1.7.1The gravitational system of inch-pound units is used when dealing with inch-pound units. In this system, the pound (lbf) represents a unit of force (weight), while the unit for mass is slugs. The slug unit is not given, unless dynamic (F = ma) calculations are involved.

1.7.2In the engineering profession, it is customary practice to use, interchangeably, units representing both mass and force, unless dynamic calculations (F = ma) are involved. This implicitly combines two separate systems of units, that is, the absolute system and the gravimetric system. It is scientifically undesirable to combine the use of two separate systems within a single standard. These test methods have been written using inch-pound units (absolute system) where the pound (lbm) represents a unit of mass; however, conversions are given in the SI system. The use of balances or scales recording pounds of weight (lbf), or the recording of density in lbf/ft3 should not be regarded as nonconformance with this standard.

1.8All observed and calculated values shall conform to the guidelines for significant digits and rounding established in Practice D6026, unless superseded by this test method.
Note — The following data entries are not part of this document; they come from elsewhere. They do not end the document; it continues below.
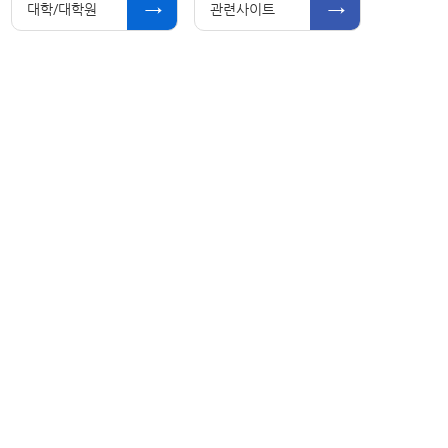
대학/대학원
관련사이트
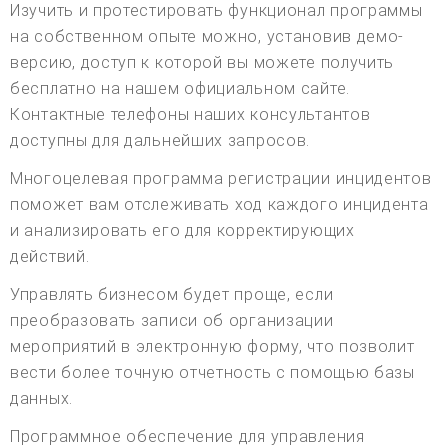
Изучить и протестировать функционал программы
на собственном опыте можно, установив демо-
версию, доступ к которой вы можете получить
бесплатно на нашем официальном сайте.
Контактные телефоны наших консультантов
доступны для дальнейших запросов.
Многоцелевая программа регистрации инцидентов
поможет вам отслеживать ход каждого инцидента
и анализировать его для корректирующих
действий.
Управлять бизнесом будет проще, если
преобразовать записи об организации
мероприятий в электронную форму, что позволит
вести более точную отчетность с помощью базы
данных.
Программное обеспечение для управления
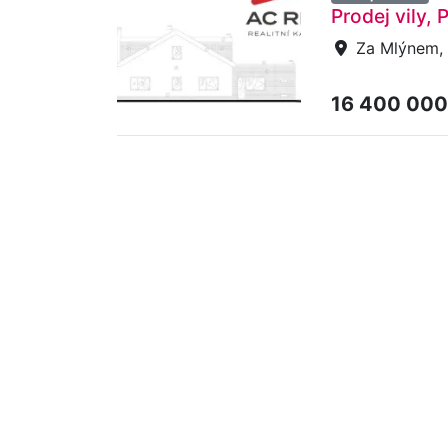
Prodej vily,
Za Mlýnem, 
16 400 000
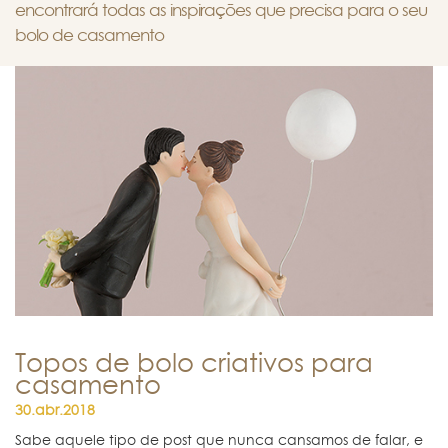
encontrará todas as inspirações que precisa para o seu
bolo de casamento
Topos de bolo criativos para
casamento
30.abr.2018
Sabe aquele tipo de post que nunca cansamos de falar, e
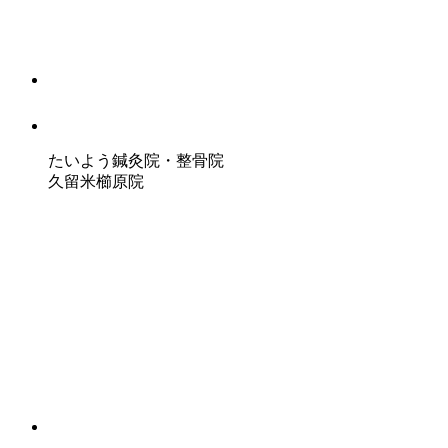
たいよう鍼灸院・整骨院
久留米櫛原院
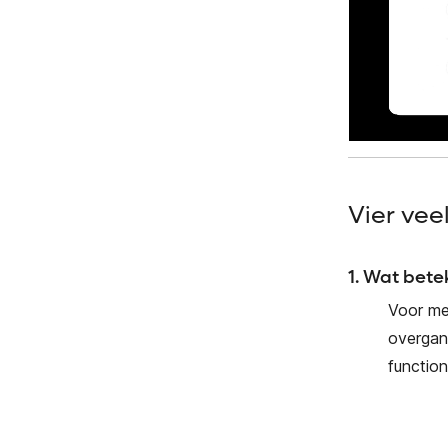
Vier vee
1. Wat bete
Voor me
overgan
functio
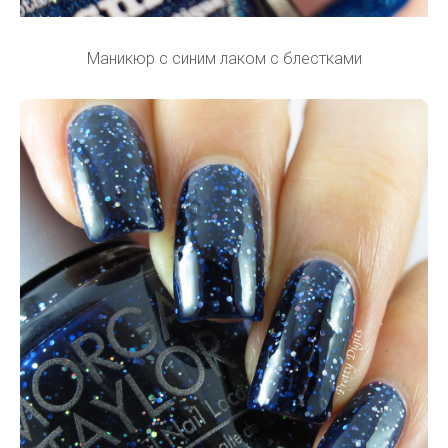
Маникюр с синим лаком с блестками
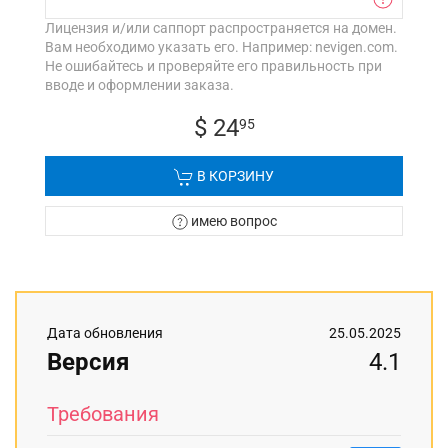
Лицензия и/или саппорт распространяется на домен.
Вам необходимо указать его. Например: nevigen.com.
Не ошибайтесь и проверяйте его правильность при
вводе и оформлении заказа.
$ 24
95
В КОРЗИНУ
имею вопрос
Дата обновления
25.05.2025
Версия
4.1
Требования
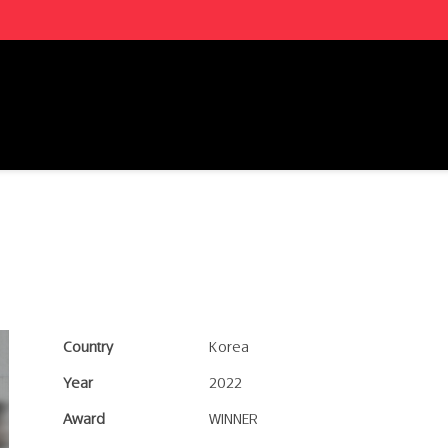
Country
Korea
Year
2022
Award
WINNER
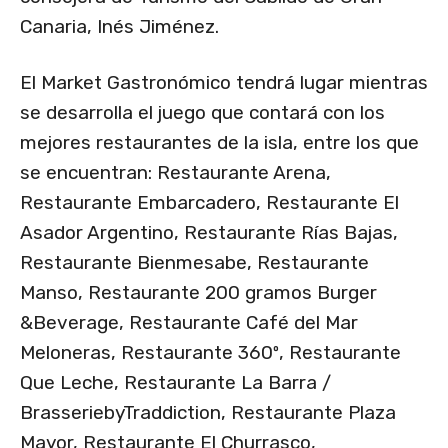
Canaria, Inés Jiménez.
El Market Gastronómico tendrá lugar mientras
se desarrolla el juego que contará con los
mejores restaurantes de la isla, entre los que
se encuentran: Restaurante Arena,
Restaurante Embarcadero, Restaurante El
Asador Argentino, Restaurante Rías Bajas,
Restaurante Bienmesabe, Restaurante
Manso, Restaurante 200 gramos Burger
&Beverage, Restaurante Café del Mar
Meloneras, Restaurante 360º, Restaurante
Que Leche, Restaurante La Barra /
BrasseriebyTraddiction, Restaurante Plaza
Mayor, Restaurante El Churrasco,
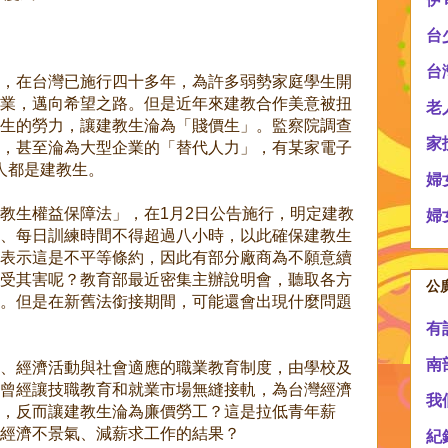
台
台
，在台灣已施行四十多年，為許多弱勢家庭學生開
業，邁向希望之路。但是近年來建教合作美意被扭
老
生的勞力，讓建教生淪為「賤價生」。監察院調查
家
，甚至淪為大型企業的「替代人力」，有某家電子
0人都是建教生。
婦
教生權益保障法」，在1月2日公告施行，明定建教
婦
、每日訓練時間不得超過八小時，以此確保建教生
表示這是不平等條約，因此有部分廠商為不願意續
受其害呢？教育部最近密集主辦說明會，聽取各方
公
。但是在新舊法銜接期間，可能還會出現什麼問題
有
南
、經濟活動與社會適應的職業教育制度，由學校及
曾經讓技職教育和就業市場無縫接軌，為台灣經濟
我
，反而讓建教生淪為廉價勞工？這是拉低青年薪
經濟不景氣、減薪求工作的結果？
紀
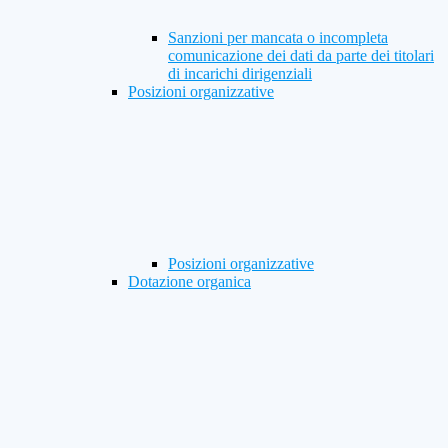
Sanzioni per mancata o incompleta
comunicazione dei dati da parte dei titolari
di incarichi dirigenziali
Posizioni organizzative
Posizioni organizzative
Dotazione organica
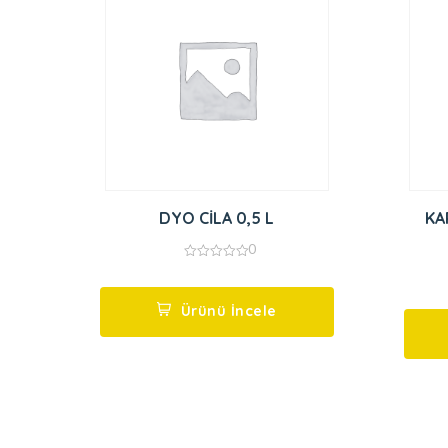
DYO CİLA 0,5 L
KA
0
0
out
of
5
Ürünü İncele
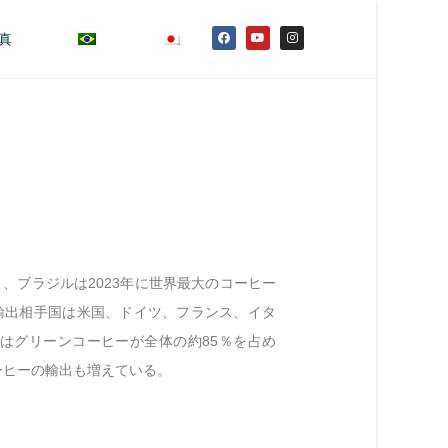
真
ると、ブラジルは2023年に世界最大のコーヒー
な輸出相手国は米国、ドイツ、フランス、イタ
はグリーンコーヒーが全体の約85％を占め
ーヒーの輸出も増えている。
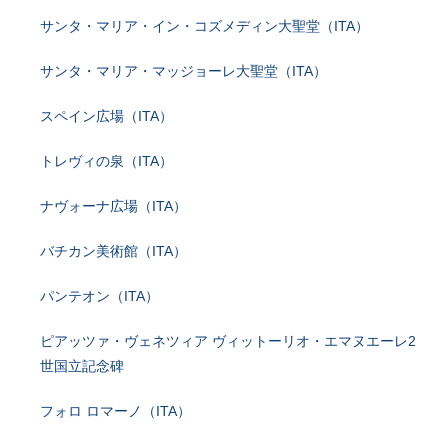
サンタ・マリア・イン・コズメディン大聖堂（ITA）
サンタ・マリア・マッジョーレ大聖堂（ITA）
スペイン広場（ITA）
トレヴィの泉（ITA）
ナヴォーナ広場（ITA）
バチカン美術館（ITA）
パンテオン（ITA）
ピアッツァ・ヴェネツィア ヴィットーリオ・エマヌエーレ2
世国立記念碑
フォロ ロマーノ（ITA）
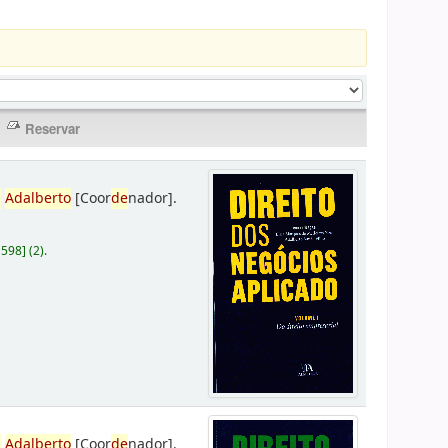
,
Adalberto
[Coor
de
nador]
.
D598
]
(2).
,
Adalberto
[Coor
de
nador]
.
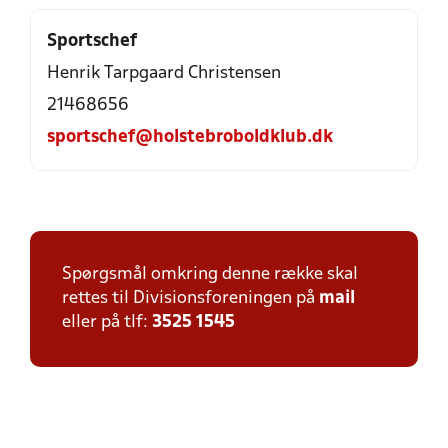
Sportschef
Henrik Tarpgaard Christensen
21468656
sportschef@holstebroboldklub.dk
Spørgsmål omkring denne række skal
rettes til Divisionsforeningen på
mail
eller på tlf:
3525 1545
1.8.1The procedures used to specify how data are collected, recorded or calculated in this standard are regarded as the industry standard. In addition, they are representative of the significant digits that generally should be retained. The procedures used do not consider material variation, purpose for obtaining the data, special purpose studies, or any considerations for the user's objectives; it is common practice to increase or reduce significant digits of reported data to be commensurate with these considerations. It is beyond the scope of this standard to consider significant digits used in analysis methods for engineering data.

1.9This standard does not purport to address all of the safety concerns, if any, associated with its use. It is the responsibility of the user of this standard to establish appropriate safety, health, and environmental practices and determine the applicability of regulatory limitations prior to use. For a specific hazard statement, see Section 9.

1.10This international standard was developed in accordance with internationally recognized principles on standardization established in the Decision on Principles for the Development of International Standards, Guides and Recommendations issued by the World Trade Organization Technical Barriers to Trade (TBT) Committee.